Elijah will have none of that. He calls Israel back to her roots, back to trust in Yahweh alone. His methods are harsh, but the issues are serious.
Here are the questions Elijah pressed on the Israelites: Who are you going to trust? How much are you willing to risk? Will you trust Yahweh even if, for a while, it appears you have placed the wrong bet?
Challenging questions for his people. They are, very likely, worth our consideration, as well.
Prayer: In our complicated world, Patient God, bring us to a place of trust. In the dark night, in drought of spirit, water our souls and grant us peace.

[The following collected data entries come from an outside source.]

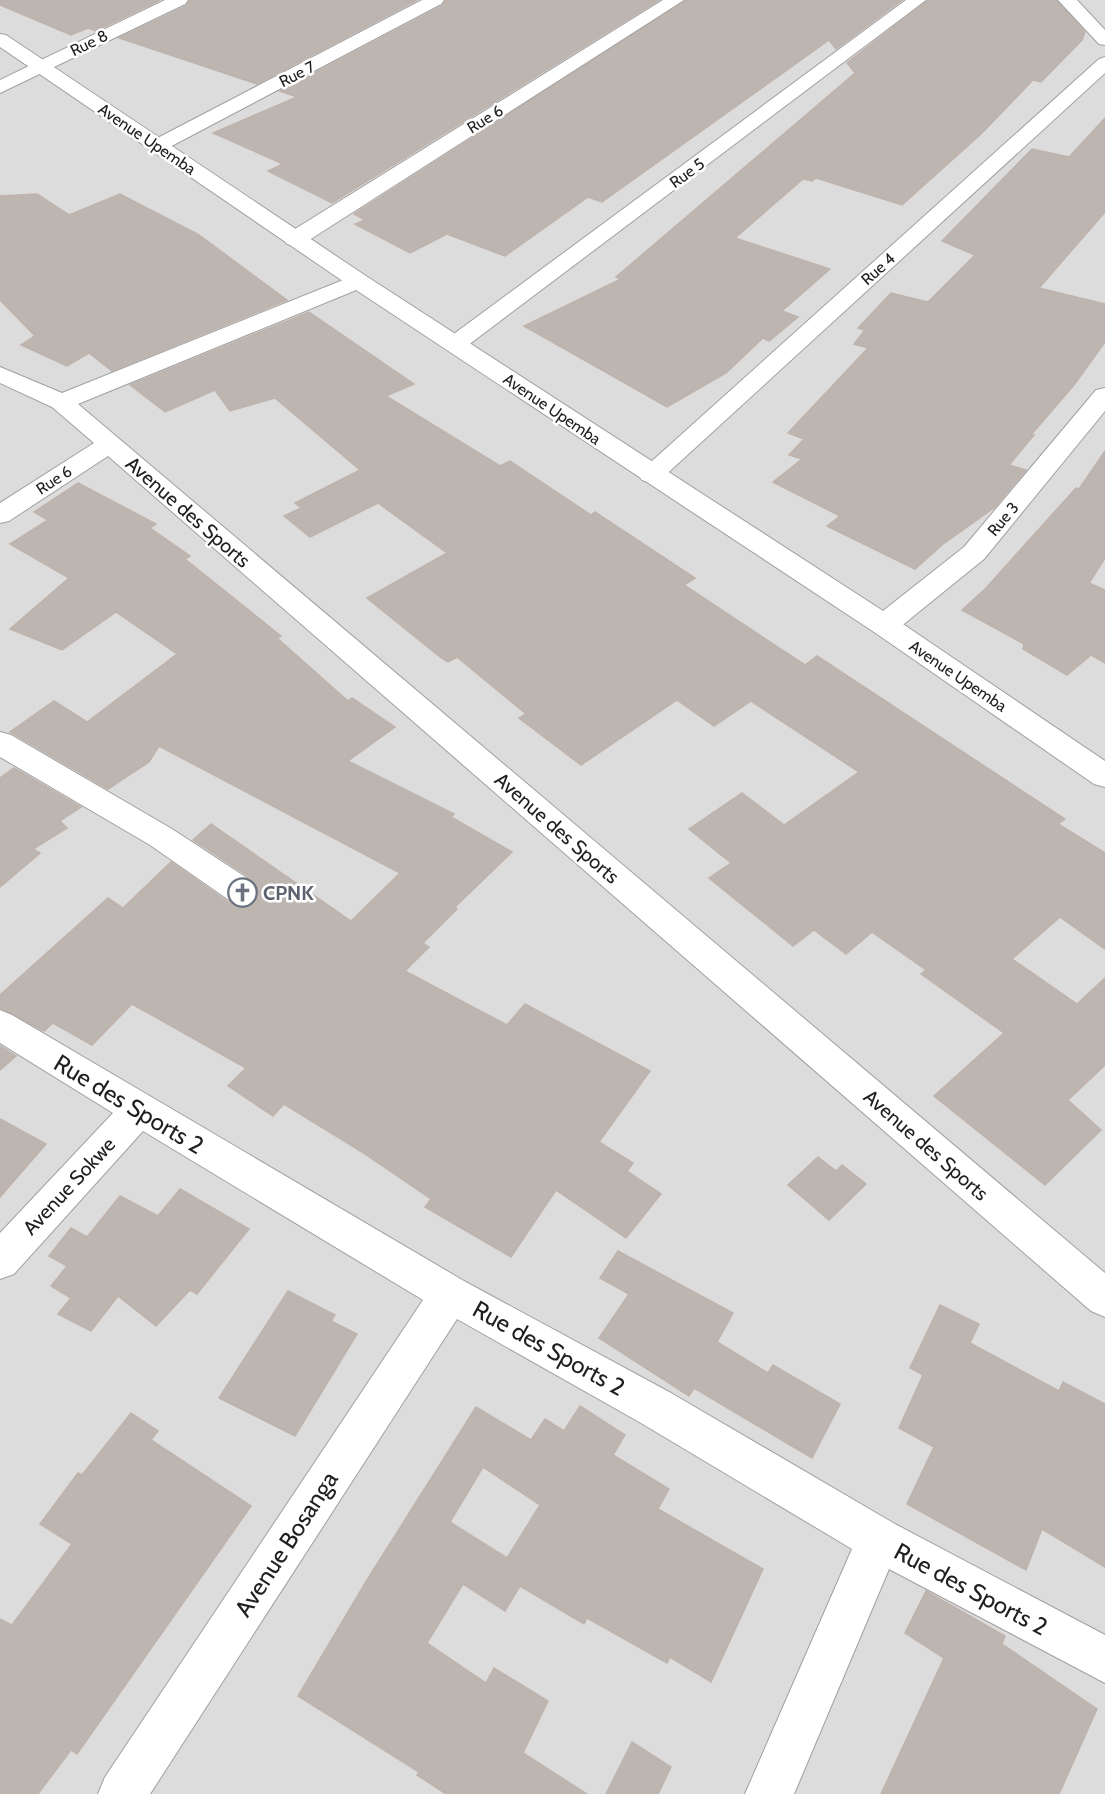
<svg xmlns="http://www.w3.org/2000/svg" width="1105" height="1794" font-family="Cabin,sans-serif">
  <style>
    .residential { fill: #dddcdd }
    .building { fill: #bcb5b0; stroke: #bfb3ab; stroke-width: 1.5; fill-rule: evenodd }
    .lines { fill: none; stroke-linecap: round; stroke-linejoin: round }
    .minor-casing { stroke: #a0a0a0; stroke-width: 2 }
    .tertiary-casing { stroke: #a0a0a0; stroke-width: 2 }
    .minor { fill: #fff; fill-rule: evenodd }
    .tertiary { fill: #fff; fill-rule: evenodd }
    .labels { text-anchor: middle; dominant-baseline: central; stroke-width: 5; stroke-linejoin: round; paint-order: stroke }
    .far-street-label { font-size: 16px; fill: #1f1f1f; stroke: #fff }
    .street-label { font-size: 20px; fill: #1f1f1f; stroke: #fff }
    .worship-label { font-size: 20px; font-weight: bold; fill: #5b616d; stroke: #fff; text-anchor: start }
    .near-street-label { font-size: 24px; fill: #1f1f1f; stroke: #fff }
  </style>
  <rect width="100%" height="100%" fill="#efece7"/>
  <rect class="residential" x="0" y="0" width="1105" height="1794"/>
  <g class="building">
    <path d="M 0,0 L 160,0 L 96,31 L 88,28 L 71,35 L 0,5 Z"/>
    <path d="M 190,0 L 417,0 L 257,84 L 119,38 L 186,6 Z"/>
    <path d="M 446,0 L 659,0 L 332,203 L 268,171 L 283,164 L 213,133 L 297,97 L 280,91 L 442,6 Z"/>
    <path d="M 686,0 L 902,0 L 836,49 L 829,40 L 602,202 L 588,197 L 505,256 L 447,234 L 410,253 L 355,224 L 365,220 L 354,214 Z"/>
    <path d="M 928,0 L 1056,0 L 1085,32 L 1082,40 L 1041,82 L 1033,80 L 981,134 L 902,205 L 816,178 L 812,181 L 803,179 L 735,238 L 830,269 L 782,311 L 798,317 L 769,341 L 763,338 L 726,373 L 667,407 L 524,326 L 621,279 L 616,277 L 855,73 L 847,63 Z"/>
    <path d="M 1105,118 L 1105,212 L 1039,288 L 1105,304 L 1105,342 L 1074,385 L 1031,435 L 1034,435 L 1009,465 L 1026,470 L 995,507 L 942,545 L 915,569 L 827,526 L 840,516 L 773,482 L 802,459 L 789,455 L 804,439 L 788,433 L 868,348 L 854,344 L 865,330 L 858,328 L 891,293 L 928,302 L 975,255 L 942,241 L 1032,149 L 1069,157 Z"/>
    <path d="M 37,194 L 69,215 L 120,194 L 199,235 L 287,300 L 112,371 L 89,353 L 67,366 L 21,345 L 35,336 L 0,300 L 0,196 Z"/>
    <path d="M 309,312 L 414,384 L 386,396 L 500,466 L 510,461 L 591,515 L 595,512 L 695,578 L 684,585 L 805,665 L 817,656 L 1065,819 L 1058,824 L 1105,853 L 1105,949 L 1060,917 L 1012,959 L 1077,1004 L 1105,978 L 1105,1065 L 1068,1100 L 1101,1130 L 1045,1185 L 934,1096 L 1004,1033 L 921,974 L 926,970 L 872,932 L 846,954 L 814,930 L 793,946 L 709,878 L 731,863 L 689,829 L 742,793 L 784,825 L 859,772 L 751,701 L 714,726 L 677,700 L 581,765 L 519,718 L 526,714 L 457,657 L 448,662 L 440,657 L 367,598 L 447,553 L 378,503 L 310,537 L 284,516 L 301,508 L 295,503 L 360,470 L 275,398 L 230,411 L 215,390 L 165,412 L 130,385 Z"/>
    <path d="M 1105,451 L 1105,558 L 1089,583 L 1105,590 L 1105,663 L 1091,655 L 1067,675 L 1023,649 L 1024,644 L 962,610 L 986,588 L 1076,488 L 1079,489 Z"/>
    <path d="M 78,483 L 156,524 L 150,528 L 190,556 L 185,559 L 281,636 L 277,638 L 348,701 L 352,698 L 395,727 L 348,761 L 454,814 L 451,817 L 512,852 L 455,907 L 457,909 L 423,943 L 429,947 L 405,971 L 507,1025 L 525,1004 L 650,1071 L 599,1142 L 633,1163 L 627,1171 L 661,1194 L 626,1238 L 556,1190 L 511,1257 L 425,1207 L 431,1199 L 362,1152 L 284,1104 L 273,1116 L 228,1086 L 246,1068 L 132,1004 L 92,1045 L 53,1023 L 44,1031 L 0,1008 L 0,995 L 108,898 L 123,908 L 171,862 L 228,902 L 240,906 L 254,902 L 259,892 L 254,880 L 193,840 L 211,824 L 351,921 L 400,873 L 159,746 L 149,762 L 108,789 L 10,732 L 54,701 L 87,722 L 177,654 L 116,612 L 62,650 L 10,629 L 69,578 L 10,544 L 48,520 L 34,512 Z"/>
    <path d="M 14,768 L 81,807 L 60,821 L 67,828 L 33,849 L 40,853 L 0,887 L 0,778 Z"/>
    <path d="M 0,1046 L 16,1056 L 0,1070 Z"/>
    <path d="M 0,1119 L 46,1144 L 0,1197 Z"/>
    <path d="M 818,1157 L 836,1171 L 842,1165 L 866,1184 L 829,1220 L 788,1185 Z"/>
    <path d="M 180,1189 L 249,1229 L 197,1294 L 190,1290 L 156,1326 L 118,1296 L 91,1331 L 58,1314 L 71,1298 L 51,1286 L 67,1266 L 49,1256 L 71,1228 L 87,1237 L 120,1196 L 158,1216 Z"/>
    <path d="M 618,1251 L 733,1313 L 717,1342 L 768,1373 L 773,1365 L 840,1404 L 812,1458 L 694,1388 L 689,1396 L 599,1338 L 629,1294 L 600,1278 Z"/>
    <path d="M 288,1291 L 335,1315 L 331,1321 L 357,1334 L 295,1436 L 219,1398 Z"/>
    <path d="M 940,1305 L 979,1324 L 970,1343 L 1059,1391 L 1063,1382 L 1105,1404 L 1105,1567 L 1042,1529 L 1026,1570 L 907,1504 L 934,1447 L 899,1428 L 923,1375 L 910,1368 Z"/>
    <path d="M 580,1406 L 625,1435 L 613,1455 L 669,1489 L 658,1509 L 763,1569 L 711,1682 L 670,1657 L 667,1663 L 587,1618 L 584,1624 L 520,1586 L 505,1611 L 463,1584 L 427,1643 L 486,1683 L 494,1668 L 548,1701 L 523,1753 L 587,1794 L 446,1794 L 417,1775 L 419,1772 L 298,1696 L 367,1580 L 476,1407 L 531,1440 L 545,1419 L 564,1431 ZM 483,1467 L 540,1505 L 507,1558 L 450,1522 Z"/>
    <path d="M 131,1413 L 158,1431 L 151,1440 L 251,1506 L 77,1754 L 71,1750 L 38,1794 L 0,1794 L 0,1619 L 12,1625 L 72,1544 L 40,1524 L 78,1473 L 82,1475 Z"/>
    <path d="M 926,1591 L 1005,1636 L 1002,1644 L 1097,1709 L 1059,1794 L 881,1794 L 944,1658 L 905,1633 Z"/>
    <path d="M 632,1742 L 671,1767 L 658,1794 L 606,1794 Z"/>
  </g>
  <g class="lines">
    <defs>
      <g id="minor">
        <path d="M 165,0 L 188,0 L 185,4 L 0,93 L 0,80 Z"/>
        <path d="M 422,0 L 444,0 L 441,4 L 164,150 L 150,150 L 147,146 L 150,142 Z"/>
        <path d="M 663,0 L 684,0 L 303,244 L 295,245 L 287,244 L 284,239 L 287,234 Z"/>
        <path d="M 906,0 L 926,0 L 463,349 L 455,351 L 447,349 L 443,344 L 447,339 Z"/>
        <path d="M 1058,0 L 1077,0 L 1105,30 L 1105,45 L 1099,44 Z"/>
        <path d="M 1105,57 L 1105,73 L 660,480 L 651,483 L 642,480 L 638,475 L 642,470 L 1099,59 Z"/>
        <path d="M 358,274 L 366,276 L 369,281 L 366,286 L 78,404 L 1105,1273 L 1105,1317 L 1091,1311 L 108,456 L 9,521 L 0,523 L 0,503 L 94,443 L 52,407 L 0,383 L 0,367 L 62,393 Z"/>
        <path d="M 1105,388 L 1105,411 L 984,559 L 894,632 L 884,634 L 874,632 L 870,625 L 874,618 L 964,547 L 1096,390 Z"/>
        <path d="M 0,732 L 11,735 L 172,829 L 253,882 L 257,891 L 253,900 L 241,904 L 229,900 L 150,845 L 0,757 Z"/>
        <path d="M 0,1010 L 12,1015 L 464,1281 L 671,1393 L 895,1524 L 1105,1635 L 1105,1683 L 889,1569 L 794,1794 L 745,1794 L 852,1549 L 641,1423 L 457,1319 L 150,1794 L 98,1794 L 105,1777 L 423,1300 L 143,1131 L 14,1274 L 0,1279 L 0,1233 L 113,1113 L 0,1043 Z"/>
      </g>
      <path id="tertiary" d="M 0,34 L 6,35 L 366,276 L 894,618 L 1105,761 L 1105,787 L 1094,784 L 874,632 L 350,286 L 0,47 Z"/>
    </defs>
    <use href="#minor" class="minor-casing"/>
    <use href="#tertiary" class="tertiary-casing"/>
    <use href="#minor" class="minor"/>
    <use href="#tertiary" class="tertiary"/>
  </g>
  <defs>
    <symbol id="church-ring" viewBox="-11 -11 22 22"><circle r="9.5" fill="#fff" stroke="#6b7280" stroke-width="1.5"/><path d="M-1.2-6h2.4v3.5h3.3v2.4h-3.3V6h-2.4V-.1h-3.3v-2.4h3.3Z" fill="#6b7280"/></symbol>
  </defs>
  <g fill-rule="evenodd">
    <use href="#church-ring" x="226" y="876" width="33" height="33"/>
  </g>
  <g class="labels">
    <g class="far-street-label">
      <text transform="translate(89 43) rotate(-26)">Rue 8</text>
      <text transform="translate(297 74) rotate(-27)">Rue 7</text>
      <text transform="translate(485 119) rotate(-32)">Rue 6</text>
      <text transform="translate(147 139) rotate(34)">Avenue Upemba</text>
      <text transform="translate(687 173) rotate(-36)">Rue 5</text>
      <text transform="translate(878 269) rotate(-42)">Rue 4</text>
      <text transform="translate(552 409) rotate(34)">Avenue Upemba</text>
      <text transform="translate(54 480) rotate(-33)">Rue 6</text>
      <text transform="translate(1003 519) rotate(-50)">Rue 3</text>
      <text transform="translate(958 676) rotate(34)">Avenue Upemba</text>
    </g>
    <g class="street-label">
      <text transform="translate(188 512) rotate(41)">Avenue des Sports</text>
      <text transform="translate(557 828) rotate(41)">Avenue des Sports</text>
      <text transform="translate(926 1145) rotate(41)">Avenue des Sports</text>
      <text transform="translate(69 1186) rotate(-47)">Avenue Sokwe</text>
    </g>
    <g class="worship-label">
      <text x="263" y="893">CPNK</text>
    </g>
    <g class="near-street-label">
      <text transform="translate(129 1104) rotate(31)">Rue des Sports 2</text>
      <text transform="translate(549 1348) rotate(29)">Rue des Sports 2</text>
      <text transform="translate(286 1544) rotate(-57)">Avenue Bosanga</text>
      <text transform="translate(971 1589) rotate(28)">Rue des Sports 2</text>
    </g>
  </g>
</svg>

Amen.
I Kings 19. 1-18
1 Ahab told Jezebel all that Elijah had done, and how he had killed all the prophets with the sword. 2 Then Jezebel sent a messenger to Elijah, saying, ‘So may the gods do to me, and more also, if I do not make your life like the life of one of them by this time tomorrow.’ 3 Then he was afraid; he got up and fled for his life, and came to Beer-sheba, which belongs to Judah; he left his servant there.
4 But he himself went a day’s journey into the wilderness, and came and sat down under a solitary broom tree. He asked that he might die: ‘It is enough; now, O Lord, take away my life, for I am no better than my ancestors.’ 5 Then he lay down under the broom tree and fell asleep. Suddenly an angel touched him and said to him, ‘Get up and eat.’ 6 He looked, and there at his head was a cake baked on hot stones, and a jar of water. He ate and drank, and lay down again. 7 The angel of the Lord came a second time, touched him, and said, ‘Get up and eat, otherwise the journey will be too much for you.’ 8 He got up, and ate and drank; then he went in the strength of that food for forty days and forty nights to Horeb the mount of God. 9 At that place he came to a cave, and spent the night there.
Then the word of the Lord came to him, saying, ‘What are you doing here, Elijah?’ 10 He answered, ‘I have been very zealous for the Lord, the God of hosts; for the Israelites have forsaken your covenant, thrown down your altars, and killed your prophets with the sword. I alone am left, and they are seeking my life, to take it away.’
11 He said, ‘Go out and stand on the mountain before the Lord, for the Lord is about to pass by.’ Now there was a great wind, so strong that it was splitting mountains and breaking rocks in pieces before the Lord, but the Lord was not in the wind; and after the wind an earthquake, but the Lord was not in the earthquake; 12 and after the earthquake a fire, but the Lord was not in the fire; and after the fire a sound of sheer silence. 13 When Elijah heard it, he wrapped his face in his mantle and went out and stood at the entrance of the cave.